Trade Deficit: Looming Disaster
2) This change has produced a second change. The balance of trade deficit has increased steadily since 1992 in both absolute terms and relative to the size of our economy. Americans are currently living 7% beyond our means (i.e., consuming 7% more than we produce). And this is expected to continue to rise. The U.S., which was a creditor nation in the 90’s, has become a debtor nation, slipping further and further into debt.
Elites: Current Imbalances Unsustainable
3) This has in turn changed perception. Among the elites (economists, Wall Street types, etc.) there is now broad consensus that this trend is unsustainable. (In the words of Warren Buffett, “If something can’t last forever, it won’t.”) There is further agreement that any resolution will involve decreased purchasing power of the dollar along with higher interest rates, decreased consumption and a lower standard of living for most Americans. This changes the debate from ‘should we do something?’ to ‘what should we do?’

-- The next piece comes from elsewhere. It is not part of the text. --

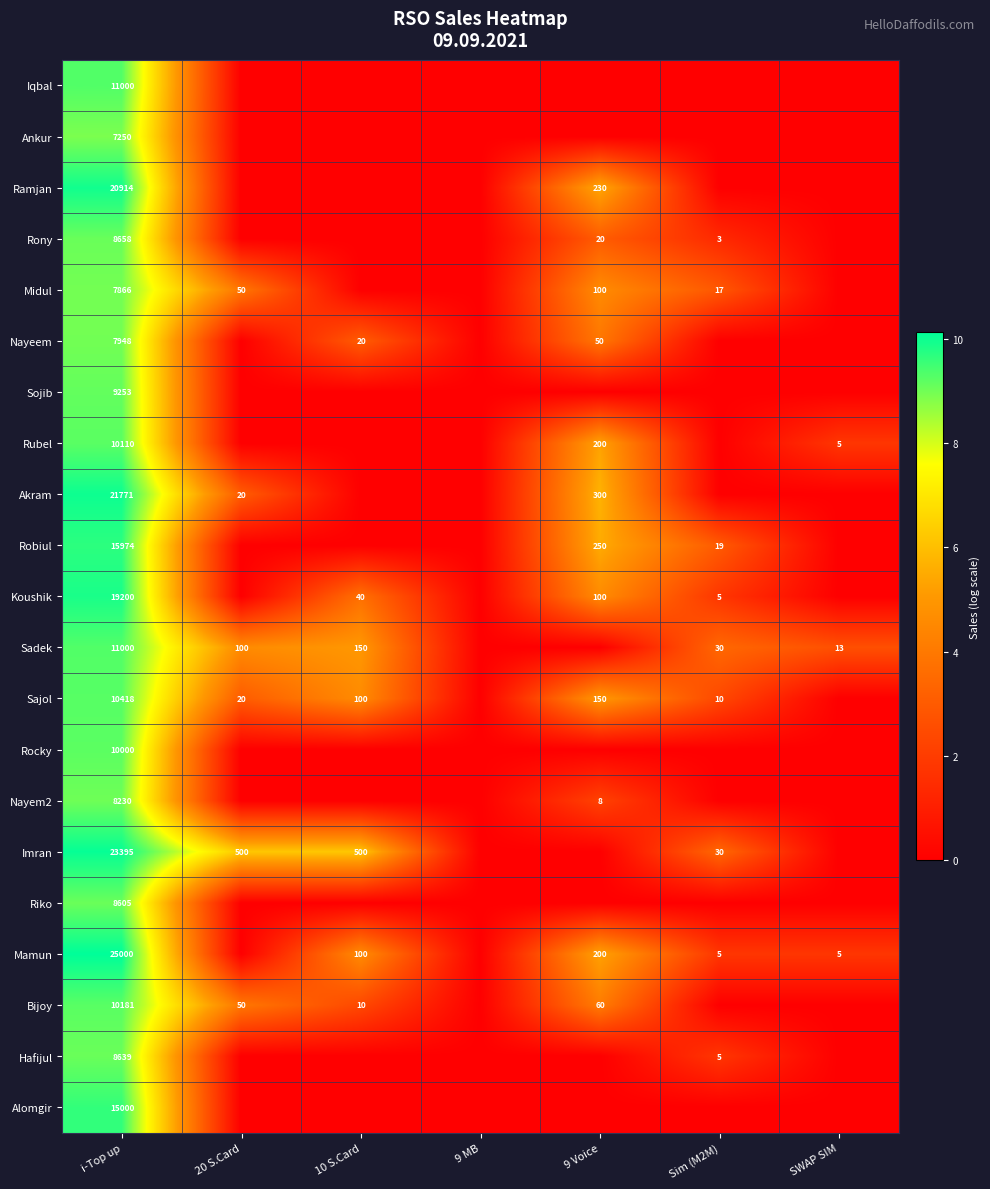

The value of Riko at i-Top up is 13130. True or false?

False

The WTO rule is made specifically for situations like ours – where severe imbalances in one country threaten global economic stability. It was first suggested in a different form by Warren Buffet in an October 26, 2003 Fortune magazine article. The economic rationale can be found in an article by Wayne Godley, et. al of the Levy Institute, “The United States and her Creditors: Can the Symbiosis Last?”
Controlled Change vs Chaotic
The bottom line is this: everyone agrees the U.S. massive, growing trade deficit cannot continue. There are only two options – let the free market ‘solve’ it with potentially catastrophic consequences to our currency, interest rates and inflation or try to manage the process by an across-the-board tariff increase.

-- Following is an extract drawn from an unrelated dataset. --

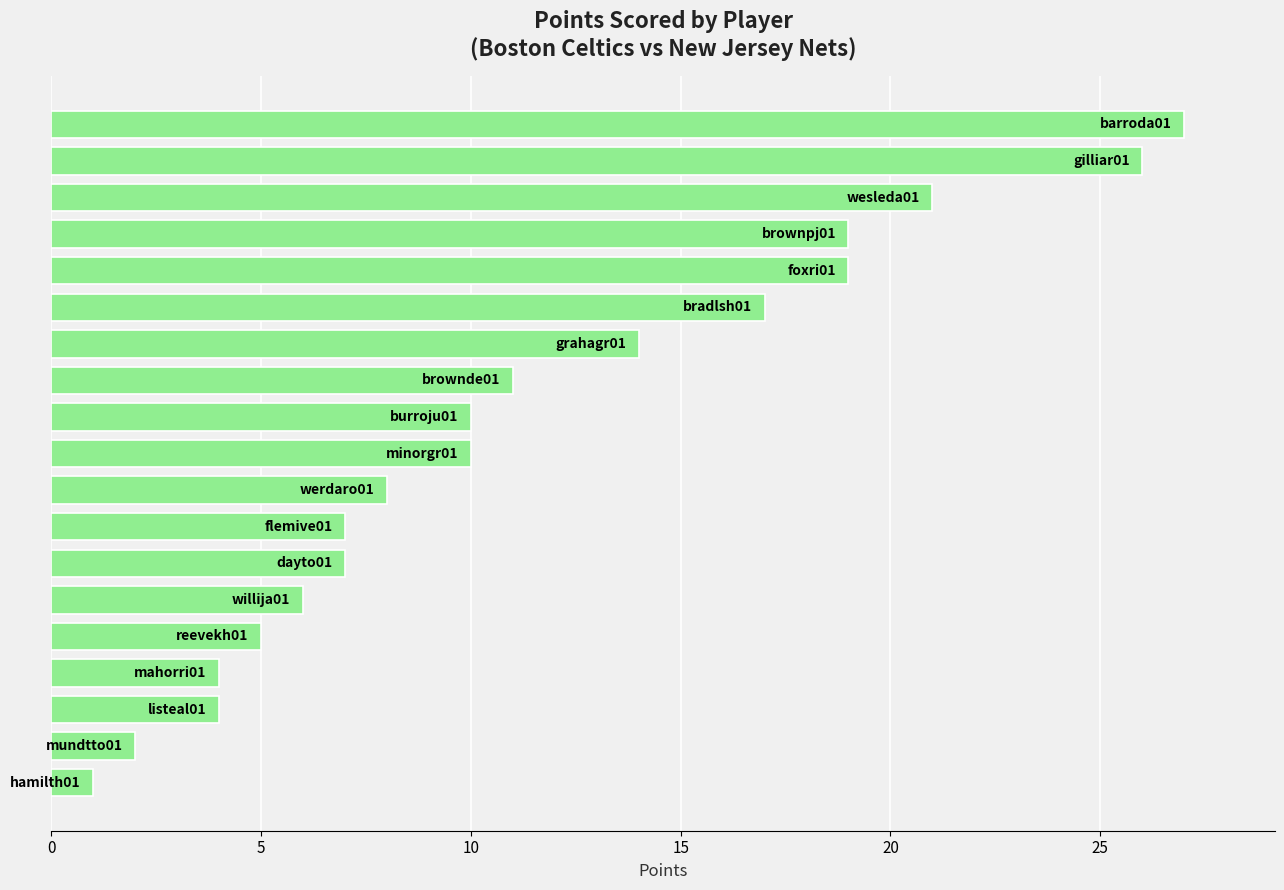

What is the greatest value displayed?

27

Of course the elites will scream. The Tom Friedman’s of the world will call us protectionists and worse. They will say (incorrectly) that it’s illegal. Unable to argue with the plain language of WTO article 12, they will say it’s unprecedented – again incorrectly. (It has been used twice, when the rule was part of GATT – once by Richard Nixon in 1971, once by Great Britain in the mid-60’s.)
But this time they are the Neanderthals, living in the past. There is no doubt this imbalance will be stopped. The question is whether it is done chaotically by the marketplace or in a controlled manner by the use of Article 12.
There is also a powerful national security argument. China’s stash of U.S. dollars (over $800 billion and counting) gives them the potential leverage to strangle the U.S. economy at a time of their choosing. Our growing trade deficit not only will stop. It has to stop – and sooner rather than later.
Time for Dems to Put Up
Supporting labor rights in trade agreements has been a relatively easy lift, allowing Democrats and other to pose as friends of labor without really having to take a position on the trade issue. Those days are over.
Democratic candidates are now going to face the uncomfortable choice of breaking with labor or facing the wrath of the NY Times editorial board. That choice will be more difficult than before with outsourcing now bringing tens of millions of white collar workers into a fight that was previously limited to blue collar types.
I expect genuine friends of labor like Sherrod Brown and Bernie Sanders will have no problem. And Democrats in safe seats, especially House members, may sign on. The real test will be Senate incumbents and Presidential aspirants.
Expect this issue to be front and center in the 2006 election campaign. The timing couldn’t be better with family economics in a downward spiral and the conflict between national security and corporate trade opportunities hitting the front pages as we speak.
This is an issue with the power to swing key states like Ohio, Pennsylvania, Michigan, Wisconsin, Minnesota and Illinois. And the power to expose and isolate the business-Democrats.